Work instructions →
Omit the pictures and print exactly the lines of the listing below, starting at the first and ending at the line containing "In other business".

Recorded information →
____
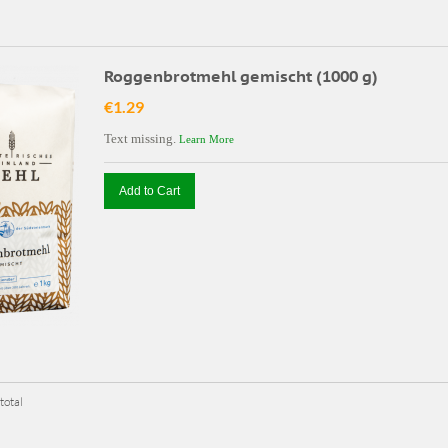
Roggenbrotmehl gemischt (1000 g)
€1.29
Text missing.
Learn More
Add to Cart
total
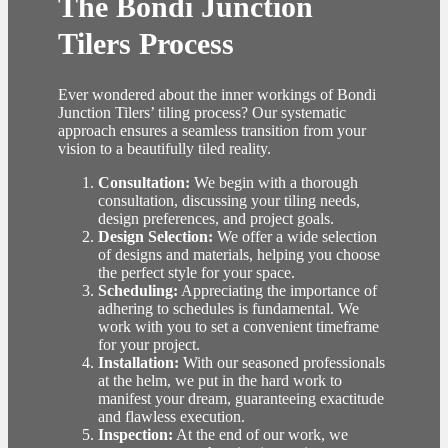
The Bondi Junction
Tilers Process
Ever wondered about the inner workings of Bondi
Junction Tilers’ tiling process? Our systematic
approach ensures a seamless transition from your
vision to a beautifully tiled reality.
Consultation:
We begin with a thorough
consultation, discussing your tiling needs,
design preferences, and project goals.
Design Selection:
We offer a wide selection
of designs and materials, helping you choose
the perfect style for your space.
Scheduling:
Appreciating the importance of
adhering to schedules is fundamental. We
work with you to set a convenient timeframe
for your project.
Installation:
With our seasoned professionals
at the helm, we put in the hard work to
manifest your dream, guaranteeing exactitude
and flawless execution.
Inspection:
At the end of our work, we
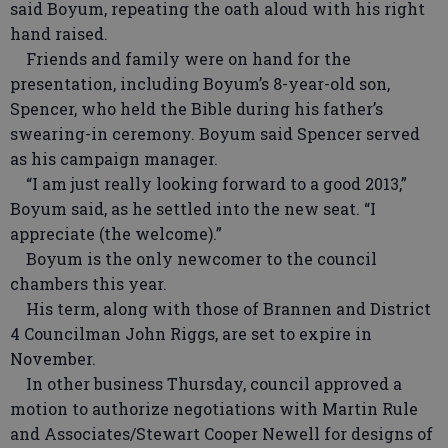
said Boyum, repeating the oath aloud with his right
hand raised.
Friends and family were on hand for the
presentation, including Boyum’s 8-year-old son,
Spencer, who held the Bible during his father’s
swearing-in ceremony. Boyum said Spencer served
as his campaign manager.
“I am just really looking forward to a good 2013,”
Boyum said, as he settled into the new seat. “I
appreciate (the welcome).”
Boyum is the only newcomer to the council
chambers this year.
His term, along with those of Brannen and District
4 Councilman John Riggs, are set to expire in
November.
In other business Thursday, council approved a
motion to authorize negotiations with Martin Rule
and Associates/Stewart Cooper Newell for designs of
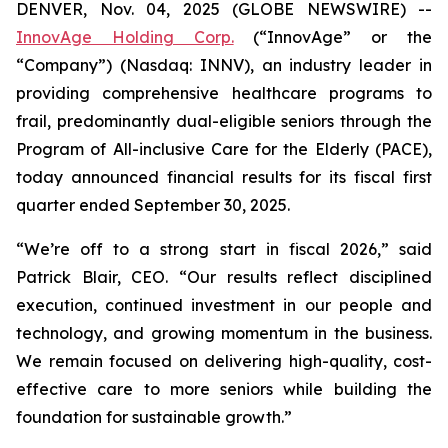
DENVER, Nov. 04, 2025 (GLOBE NEWSWIRE) --
InnovAge Holding Corp.
(“InnovAge” or the
“Company”) (Nasdaq: INNV), an industry leader in
providing comprehensive healthcare programs to
frail, predominantly dual-eligible seniors through the
Program of All-inclusive Care for the Elderly (PACE),
today announced financial results for its fiscal first
quarter ended September 30, 2025.
“We’re off to a strong start in fiscal 2026,” said
Patrick Blair, CEO. “Our results reflect disciplined
execution, continued investment in our people and
technology, and growing momentum in the business.
We remain focused on delivering high-quality, cost-
effective care to more seniors while building the
foundation for sustainable growth.”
____
Reply →
Roggenbrotmehl gemischt (1000 g)
€1.29
Text missing.
Learn More
Add to Cart
total
The Bondi Junction
Tilers Process
Ever wondered about the inner workings of Bondi
Junction Tilers’ tiling process? Our systematic
approach ensures a seamless transition from your
vision to a beautifully tiled reality.
Consultation:
We begin with a thorough
consultation, discussing your tiling needs,
design preferences, and project goals.
Design Selection:
We offer a wide selection
of designs and materials, helping you choose
the perfect style for your space.
Scheduling:
Appreciating the importance of
adhering to schedules is fundamental. We
work with you to set a convenient timeframe
for your project.
Installation:
With our seasoned professionals
at the helm, we put in the hard work to
manifest your dream, guaranteeing exactitude
and flawless execution.
Inspection:
At the end of our work, we
said Boyum, repeating the oath aloud with his right
hand raised.
Friends and family were on hand for the
presentation, including Boyum’s 8-year-old son,
Spencer, who held the Bible during his father’s
swearing-in ceremony. Boyum said Spencer served
as his campaign manager.
“I am just really looking forward to a good 2013,”
Boyum said, as he settled into the new seat. “I
appreciate (the welcome).”
Boyum is the only newcomer to the council
chambers this year.
His term, along with those of Brannen and District
4 Councilman John Riggs, are set to expire in
November.
In other business Thursday, council approved a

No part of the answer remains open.